* _REQUIRED ACTIONS_
A: In the integration examples passage, which metadata key does the document_to_tree function check for before creating child nodes?
B: Return the portion of the integration examples passage between "Integration Examples" and "root = Tree(doc)", inclusive, copied verbatim.

* _GIVEN PASSAGE_
=== Section Start ===

Integration Examples

Document to Tree Structure

from dataknobs_structures import Document, Tree

def document_to_tree(doc):
    """Convert a document to a tree structure."""
    # Create root node from document
    root = Tree(doc)

    # If document has sections, create child nodes
    if "sections" in doc.metadata:
        for section in doc.metadata["sections"]:
            section_doc = Document(
                section["content"],
                metadata={"title": section["title"]}
            )
            root.add_child(section_doc)

    return root

# Create structured document
doc = Document(
    "Main document content",
    metadata={
        "title": "Main",
        "sections": [
            {"title": "Intro", "content": "Introduction text"},
            {"title": "Body", "content": "Body text"},
            {"title": "Conclusion", "content": "Conclusion text"}
        ]
    }
)

=== Section End ===

* _RECORDS_
=== Section Start ===

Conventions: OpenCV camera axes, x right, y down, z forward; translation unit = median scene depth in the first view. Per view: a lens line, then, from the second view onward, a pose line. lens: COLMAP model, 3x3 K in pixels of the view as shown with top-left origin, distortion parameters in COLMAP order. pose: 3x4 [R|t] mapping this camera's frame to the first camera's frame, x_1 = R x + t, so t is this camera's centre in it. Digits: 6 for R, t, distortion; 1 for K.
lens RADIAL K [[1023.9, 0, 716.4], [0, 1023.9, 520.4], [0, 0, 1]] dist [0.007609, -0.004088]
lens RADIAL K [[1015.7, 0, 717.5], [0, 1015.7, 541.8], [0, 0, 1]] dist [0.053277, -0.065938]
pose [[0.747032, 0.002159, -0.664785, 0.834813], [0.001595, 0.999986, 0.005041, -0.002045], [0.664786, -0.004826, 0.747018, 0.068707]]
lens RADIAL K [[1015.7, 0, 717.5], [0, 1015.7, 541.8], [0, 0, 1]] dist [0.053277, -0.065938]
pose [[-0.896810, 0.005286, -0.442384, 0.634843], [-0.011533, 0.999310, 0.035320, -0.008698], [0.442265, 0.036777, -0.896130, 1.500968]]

=== Section End ===

* _NUMBERED ANSWERS_
A: It checks for the "sections" key in the document's metadata.

B:
Integration Examples

Document to Tree Structure

from dataknobs_structures import Document, Tree

def document_to_tree(doc):
    """Convert a document to a tree structure."""
    # Create root node from document
    root = Tree(doc)